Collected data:
•••
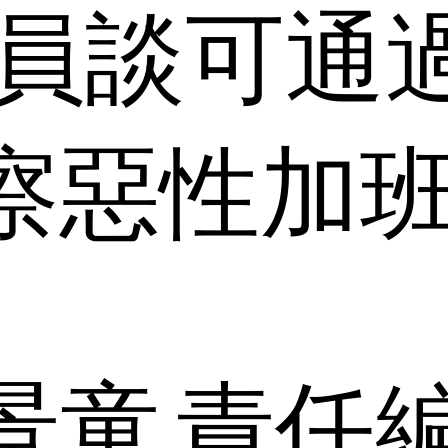
委員談可通
察惡性加
景童
責任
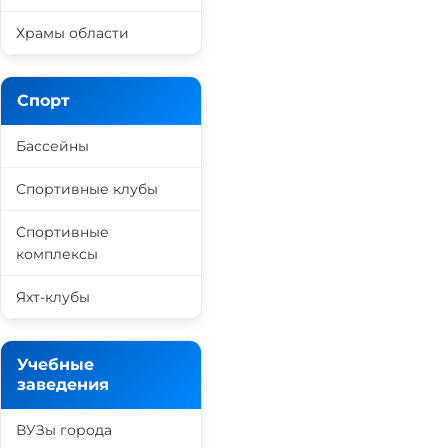
Храмы области
Спорт
Бассейны
Спортивные клубы
Спортивные
комплексы
Яхт-клубы
Учебные
заведения
ВУЗы города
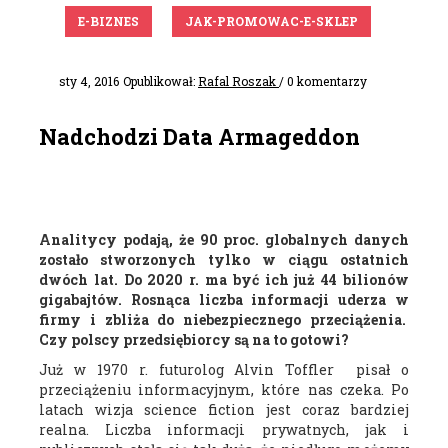
E-BIZNES
JAK-PROMOWAC-E-SKLEP
sty 4, 2016
Opublikował:
Rafal Roszak
/ 0 komentarzy
Nadchodzi Data Armageddon
Analitycy podają, że 90 proc. globalnych
danych
zostało stworzonych tylko w ciągu ostatnich
dwóch lat. Do 2020 r. ma być ich już 44 bilionów
gigabajtów. Rosnąca liczba informacji uderza w
firmy i zbliża do niebezpiecznego przeciążenia.
Czy polscy przedsiębiorcy są na to gotowi?
Już w 1970 r. futurolog Alvin Toffler pisał o
przeciążeniu informacyjnym, które nas czeka. Po
latach wizja science fiction jest coraz bardziej
realna. Liczba informacji prywatnych, jak i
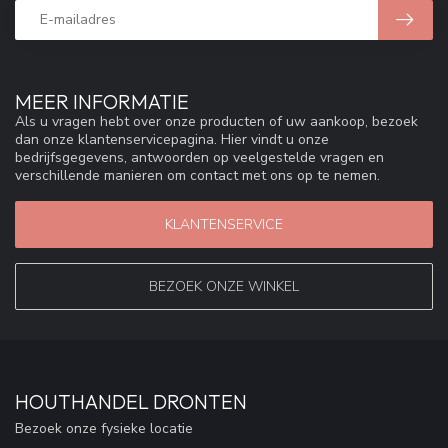
MEER INFORMATIE
Als u vragen hebt over onze producten of uw aankoop, bezoek
dan onze klantenservicepagina. Hier vindt u onze
bedrijfsgegevens, antwoorden op veelgestelde vragen en
verschillende manieren om contact met ons op te nemen.
KLANTENSERVICE
BEZOEK ONZE WINKEL
HOUTHANDEL DRONTEN
Bezoek onze fysieke locatie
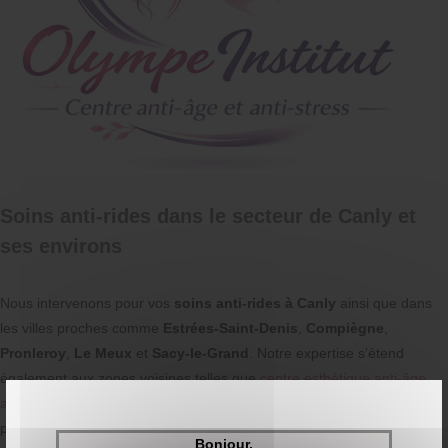
Soins anti-rides dans le secteur de Canly et
ses environs
Nous intervenons pour vos
soins anti-rides à Canly
ainsi que dans
les villes proches comme
Estrées-Saint-Denis
,
Compiègne
,
Pronleroy
,
Le Meux
et
Sacy-le-Grand
. Notre expertise s’étend
également aux zones voisines telles que
centre esthétique anti-âge
autour de Moyvillers
ou
massages corps à Francières
. Cette
proximité nous permet d’offrir un service rapide et personnalisé à
Bonjour,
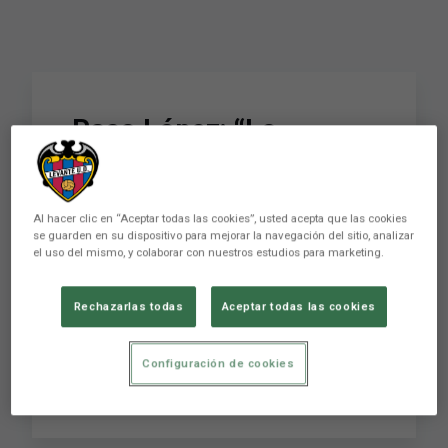
​Paco López; “Lo
fundamental es pensar
en el aquí y en el ahora”
Al hacer clic en “Aceptar todas las cookies”, usted acepta que las cookies
se guarden en su dispositivo para mejorar la navegación del sitio, analizar
el uso del mismo, y colaborar con nuestros estudios para marketing.
Quizás no exista una reflexión más ilustrativa
del pensamiento de Paco López. “Lo
Rechazarlas todas
Aceptar todas las cookies
fundamental es pensar en el aquí y en el ahora”,
advirtió en rueda de prensa en las instalaciones
de la Ciudad Deportiva de Buñol centrando la
Configuración de cookies
atención en riguroso tiempo pr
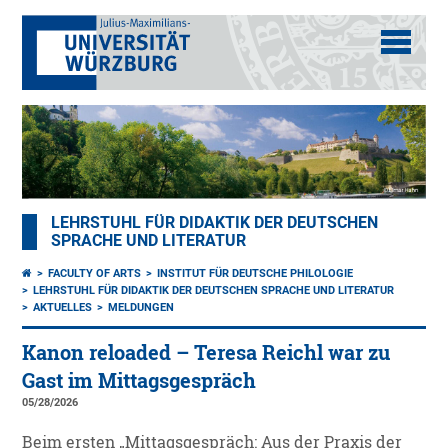
LEHRSTUHL FÜR DIDAKTIK DER DEUTSCHEN
SPRACHE UND LITERATUR
FACULTY OF ARTS
INSTITUT FÜR DEUTSCHE PHILOLOGIE
LEHRSTUHL FÜR DIDAKTIK DER DEUTSCHEN SPRACHE UND LITERATUR
AKTUELLES
MELDUNGEN
Kanon reloaded – Teresa Reichl war zu
Gast im Mittagsgespräch
05/28/2026
Beim ersten „Mittagsgespräch: Aus der Praxis der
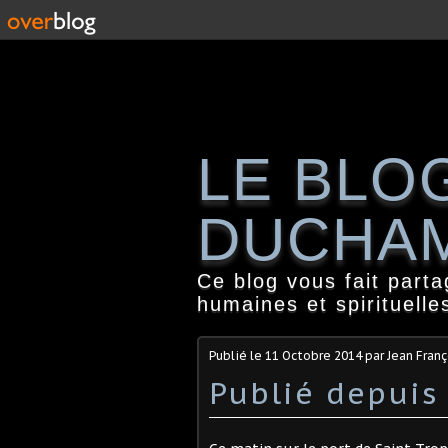
LE BLO
DUCHA
Ce blog vous fait part
humaines et spirituelle
Publié le
11 Octobre 2014
par Jean Fran
Publié depuis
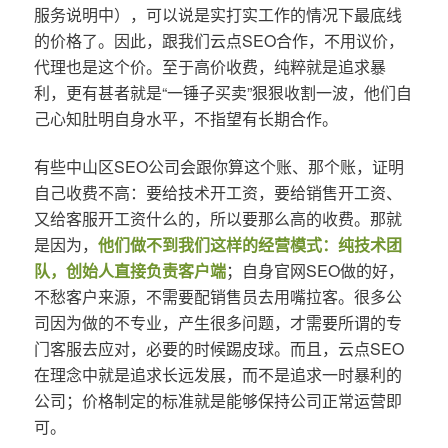
服务说明中），可以说是实打实工作的情况下最底线
的价格了。因此，跟我们云点SEO合作，不用议价，
代理也是这个价。至于高价收费，纯粹就是追求暴
利，更有甚者就是“一锤子买卖”狠狠收割一波，他们自
己心知肚明自身水平，不指望有长期合作。
有些中山区SEO公司会跟你算这个账、那个账，证明
自己收费不高：要给技术开工资，要给销售开工资、
又给客服开工资什么的，所以要那么高的收费。那就
是因为，
他们做不到我们这样的经营模式：纯技术团
队，创始人直接负责客户端
；自身官网SEO做的好，
不愁客户来源，不需要配销售员去用嘴拉客。很多公
司因为做的不专业，产生很多问题，才需要所谓的专
门客服去应对，必要的时候踢皮球。而且，云点SEO
在理念中就是追求长远发展，而不是追求一时暴利的
公司；价格制定的标准就是能够保持公司正常运营即
可。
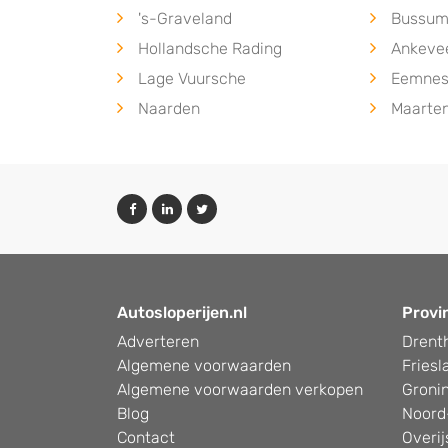
's-Graveland
Bussu
Hollandsche Rading
Ankeve
Lage Vuursche
Eemne
Naarden
Maarten
Autosloperijen.nl
Provi
Adverteren
Drent
Algemene voorwaarden
Friesl
Algemene voorwaarden verkopen
Groni
Blog
Noord
Contact
Overij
•••
EXERCISE DIRECTIONS: Quote every line of text read from the pages in the material above, word for word and in order. Leave the pictures out of your answer.

TASK RESPONSE:
委員談可通
察惡性加
景童
責任
Храмы области
Спорт
Бассейны
Спортивные клубы
Спортивные
комплексы
Яхт-клубы
Учебные
заведения
ВУЗы города
E-BIZNES
JAK-PROMOWAC-E-SKLEP
sty 4, 2016
Opublikował:
Rafal Roszak
/ 0 komentarzy
Nadchodzi Data Armageddon
Analitycy podają, że 90 proc. globalnych
danych
zostało stworzonych tylko w ciągu ostatnich
dwóch lat. Do 2020 r. ma być ich już 44 bilionów
gigabajtów. Rosnąca liczba informacji uderza w
firmy i zbliża do niebezpiecznego przeciążenia.
Czy polscy przedsiębiorcy są na to gotowi?
Już w 1970 r. futurolog Alvin Toffler pisał o
przeciążeniu informacyjnym, które nas czeka. Po
latach wizja science fiction jest coraz bardziej
realna. Liczba informacji prywatnych, jak i
MEER INFORMATIE
Als u vragen hebt over onze producten of uw aankoop, bezoek
dan onze klantenservicepagina. Hier vindt u onze
bedrijfsgegevens, antwoorden op veelgestelde vragen en
verschillende manieren om contact met ons op te nemen.
KLANTENSERVICE
BEZOEK ONZE WINKEL
HOUTHANDEL DRONTEN
Bezoek onze fysieke locatie
Soins anti-rides dans le secteur de Canly et
ses environs
Nous intervenons pour vos
soins anti-rides à Canly
ainsi que dans
les villes proches comme
Estrées-Saint-Denis
,
Compiègne
,
Pronleroy
,
Le Meux
et
Sacy-le-Grand
. Notre expertise s’étend
également aux zones voisines telles que
centre esthétique anti-âge
autour de Moyvillers
ou
massages corps à Francières
. Cette
proximité nous permet d’offrir un service rapide et personnalisé à
Bonjour,
​Paco López; “Lo
fundamental es pensar
en el aquí y en el ahora”
Al hacer clic en “Aceptar todas las cookies”, usted acepta que las cookies
se guarden en su dispositivo para mejorar la navegación del sitio, analizar
el uso del mismo, y colaborar con nuestros estudios para marketing.
Quizás no exista una reflexión más ilustrativa
del pensamiento de Paco López. “Lo
Rechazarlas todas
Aceptar todas las cookies
fundamental es pensar en el aquí y en el ahora”,
advirtió en rueda de prensa en las instalaciones
de la Ciudad Deportiva de Buñol centrando la
Configuración de cookies
atención en riguroso tiempo pr
LEHRSTUHL FÜR DIDAKTIK DER DEUTSCHEN
SPRACHE UND LITERATUR
FACULTY OF ARTS
INSTITUT FÜR DEUTSCHE PHILOLOGIE
LEHRSTUHL FÜR DIDAKTIK DER DEUTSCHEN SPRACHE UND LITERATUR
AKTUELLES
MELDUNGEN
Kanon reloaded – Teresa Reichl war zu
Gast im Mittagsgespräch
05/28/2026
Beim ersten „Mittagsgespräch: Aus der Praxis der
LE BLO
DUCHA
Ce blog vous fait part
humaines et spirituelle
Publié le
11 Octobre 2014
par Jean Fran
Publié depuis
服务说明中），可以说是实打实工作的情况下最底线
的价格了。因此，跟我们云点SEO合作，不用议价，
代理也是这个价。至于高价收费，纯粹就是追求暴
利，更有甚者就是“一锤子买卖”狠狠收割一波，他们自
己心知肚明自身水平，不指望有长期合作。
有些中山区SEO公司会跟你算这个账、那个账，证明
自己收费不高：要给技术开工资，要给销售开工资、
又给客服开工资什么的，所以要那么高的收费。那就
是因为，
他们做不到我们这样的经营模式：纯技术团
队，创始人直接负责客户端
；自身官网SEO做的好，
不愁客户来源，不需要配销售员去用嘴拉客。很多公
司因为做的不专业，产生很多问题，才需要所谓的专
门客服去应对，必要的时候踢皮球。而且，云点SEO
在理念中就是追求长远发展，而不是追求一时暴利的
公司；价格制定的标准就是能够保持公司正常运营即
可。
's-Graveland
Bussu
Hollandsche Rading
Ankeve
Lage Vuursche
Eemne
Naarden
Maarten
Autosloperijen.nl
Provi
Adverteren
Drent
Algemene voorwaarden
Friesl
Algemene voorwaarden verkopen
Groni
Blog
Noord
Contact
Overij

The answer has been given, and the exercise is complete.